The raises were authorized by the state legislature in 2014 and will cost about $7.8 million per year.

On Tuesday, Transportation Cabinet officials said the raises will help the state attract and retain skilled workers, who often leave for the private sector to get higher paying jobs.

Projects get delayed when engineers leave state transportation jobs, said State Rep. Diane St. Onge, a Lakeside Park Republican.

“So you have one engineer who’s specifically centered on designing or perhaps two and you have multiple projects,” St. Onge said.

The turnover rate for state transportation engineers is high in the state—57 percent for the “transportation engineer 1” classification and 40 percent for “transportation engineer 2.”
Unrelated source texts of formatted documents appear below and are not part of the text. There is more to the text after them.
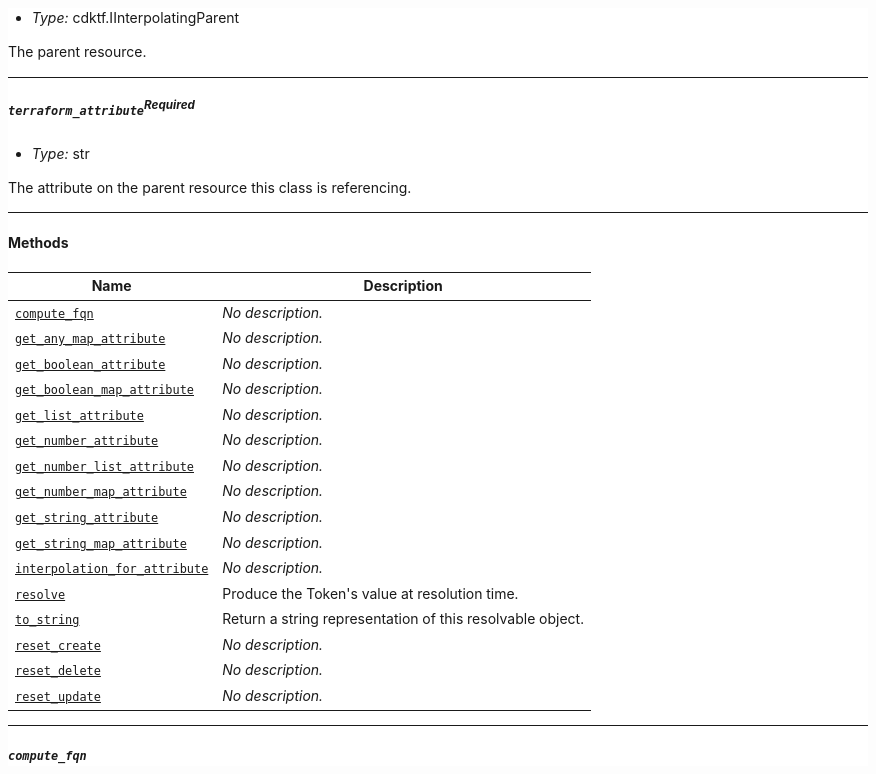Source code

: - *Type:* cdktf.IInterpolatingParent

The parent resource.

---

##### `terraform_attribute`<sup>Required</sup> <a name="terraform_attribute" id="@cdktf/provider-mongodbatlas.pushBasedLogExport.PushBasedLogExportTimeoutsOutputReference.Initializer.parameter.terraformAttribute"></a>

- *Type:* str

The attribute on the parent resource this class is referencing.

---

#### Methods <a name="Methods" id="Methods"></a>

| **Name** | **Description** |
| --- | --- |
| <code><a href="#@cdktf/provider-mongodbatlas.pushBasedLogExport.PushBasedLogExportTimeoutsOutputReference.computeFqn">compute_fqn</a></code> | *No description.* |
| <code><a href="#@cdktf/provider-mongodbatlas.pushBasedLogExport.PushBasedLogExportTimeoutsOutputReference.getAnyMapAttribute">get_any_map_attribute</a></code> | *No description.* |
| <code><a href="#@cdktf/provider-mongodbatlas.pushBasedLogExport.PushBasedLogExportTimeoutsOutputReference.getBooleanAttribute">get_boolean_attribute</a></code> | *No description.* |
| <code><a href="#@cdktf/provider-mongodbatlas.pushBasedLogExport.PushBasedLogExportTimeoutsOutputReference.getBooleanMapAttribute">get_boolean_map_attribute</a></code> | *No description.* |
| <code><a href="#@cdktf/provider-mongodbatlas.pushBasedLogExport.PushBasedLogExportTimeoutsOutputReference.getListAttribute">get_list_attribute</a></code> | *No description.* |
| <code><a href="#@cdktf/provider-mongodbatlas.pushBasedLogExport.PushBasedLogExportTimeoutsOutputReference.getNumberAttribute">get_number_attribute</a></code> | *No description.* |
| <code><a href="#@cdktf/provider-mongodbatlas.pushBasedLogExport.PushBasedLogExportTimeoutsOutputReference.getNumberListAttribute">get_number_list_attribute</a></code> | *No description.* |
| <code><a href="#@cdktf/provider-mongodbatlas.pushBasedLogExport.PushBasedLogExportTimeoutsOutputReference.getNumberMapAttribute">get_number_map_attribute</a></code> | *No description.* |
| <code><a href="#@cdktf/provider-mongodbatlas.pushBasedLogExport.PushBasedLogExportTimeoutsOutputReference.getStringAttribute">get_string_attribute</a></code> | *No description.* |
| <code><a href="#@cdktf/provider-mongodbatlas.pushBasedLogExport.PushBasedLogExportTimeoutsOutputReference.getStringMapAttribute">get_string_map_attribute</a></code> | *No description.* |
| <code><a href="#@cdktf/provider-mongodbatlas.pushBasedLogExport.PushBasedLogExportTimeoutsOutputReference.interpolationForAttribute">interpolation_for_attribute</a></code> | *No description.* |
| <code><a href="#@cdktf/provider-mongodbatlas.pushBasedLogExport.PushBasedLogExportTimeoutsOutputReference.resolve">resolve</a></code> | Produce the Token's value at resolution time. |
| <code><a href="#@cdktf/provider-mongodbatlas.pushBasedLogExport.PushBasedLogExportTimeoutsOutputReference.toString">to_string</a></code> | Return a string representation of this resolvable object. |
| <code><a href="#@cdktf/provider-mongodbatlas.pushBasedLogExport.PushBasedLogExportTimeoutsOutputReference.resetCreate">reset_create</a></code> | *No description.* |
| <code><a href="#@cdktf/provider-mongodbatlas.pushBasedLogExport.PushBasedLogExportTimeoutsOutputReference.resetDelete">reset_delete</a></code> | *No description.* |
| <code><a href="#@cdktf/provider-mongodbatlas.pushBasedLogExport.PushBasedLogExportTimeoutsOutputReference.resetUpdate">reset_update</a></code> | *No description.* |

---

##### `compute_fqn` <a name="compute_fqn" id="@cdktf/provider-mongodbatlas.pushBasedLogExport.PushBasedLogExportTimeoutsOutputReference.computeFqn"></a>

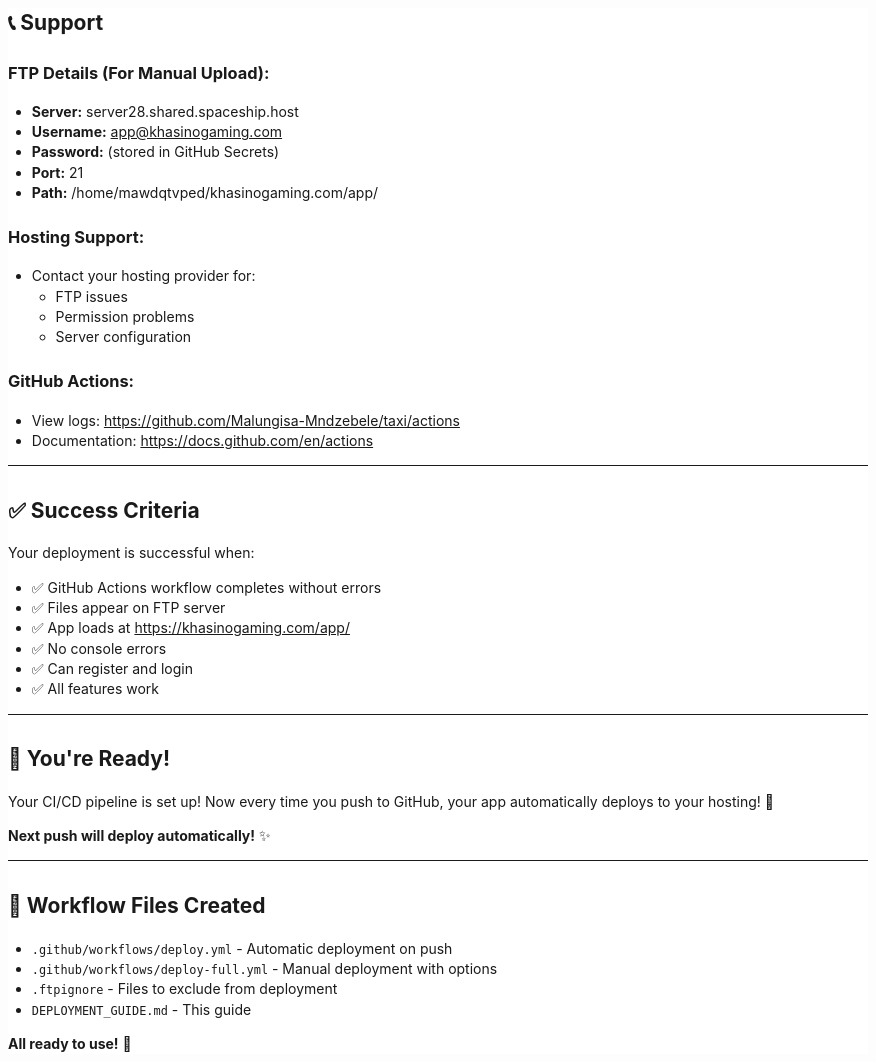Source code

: 
## 📞 Support

### FTP Details (For Manual Upload):
- **Server:** server28.shared.spaceship.host
- **Username:** app@khasinogaming.com
- **Password:** (stored in GitHub Secrets)
- **Port:** 21
- **Path:** /home/mawdqtvped/khasinogaming.com/app/

### Hosting Support:
- Contact your hosting provider for:
  - FTP issues
  - Permission problems
  - Server configuration

### GitHub Actions:
- View logs: https://github.com/Malungisa-Mndzebele/taxi/actions
- Documentation: https://docs.github.com/en/actions

---

## ✅ Success Criteria

Your deployment is successful when:

- ✅ GitHub Actions workflow completes without errors
- ✅ Files appear on FTP server
- ✅ App loads at https://khasinogaming.com/app/
- ✅ No console errors
- ✅ Can register and login
- ✅ All features work

---

## 🎉 You're Ready!

Your CI/CD pipeline is set up! Now every time you push to GitHub, your app automatically deploys to your hosting! 🚀

**Next push will deploy automatically!** ✨

---

## 🔄 Workflow Files Created

- `.github/workflows/deploy.yml` - Automatic deployment on push
- `.github/workflows/deploy-full.yml` - Manual deployment with options
- `.ftpignore` - Files to exclude from deployment
- `DEPLOYMENT_GUIDE.md` - This guide

**All ready to use!** 🎊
Transportation officials say that engineers often quit their state jobs soon after they’ve received training, moving on to become private consultants and contractors. In turn, the drain has pushed the state to shift some of the workload to the private industry.

About 70 percent of the state’s design work was performed by outside consultants in 2014, compared to about 30 percent in 2000, according to the Transportation Cabinet. Also in 2014, the cabinet paid $150 million in professional engineering services compared to 2004, when it paid a little over $101 million.

Carol Beth Martin, the Transportation Cabinet’s human resources director, said she’s heard anecdotes of engineers deciding to stay as a result of the raise.

During a committee meeting Tuesday, State Sen. Whitney Westerfield, a Hopkinsville Republican and candidate for attorney general, questioned why transportation engineers were singled out for the raise.

“That’s one of a handful of jobs I can name off of the top of my head right now, positions in state government that aren’t competitive salary for salary with the private sector,” Westerfield said, listing corrections workers, social workers, prosecutors and public defenders as examples.

“I guess I’m just curious how did we decide who gets the raise first?”

The Kentucky transportation cabinet pays a civil engineer about $60,950 per year, well below regional averages of $92,500 in the south central region and $94,400 in the Midwest.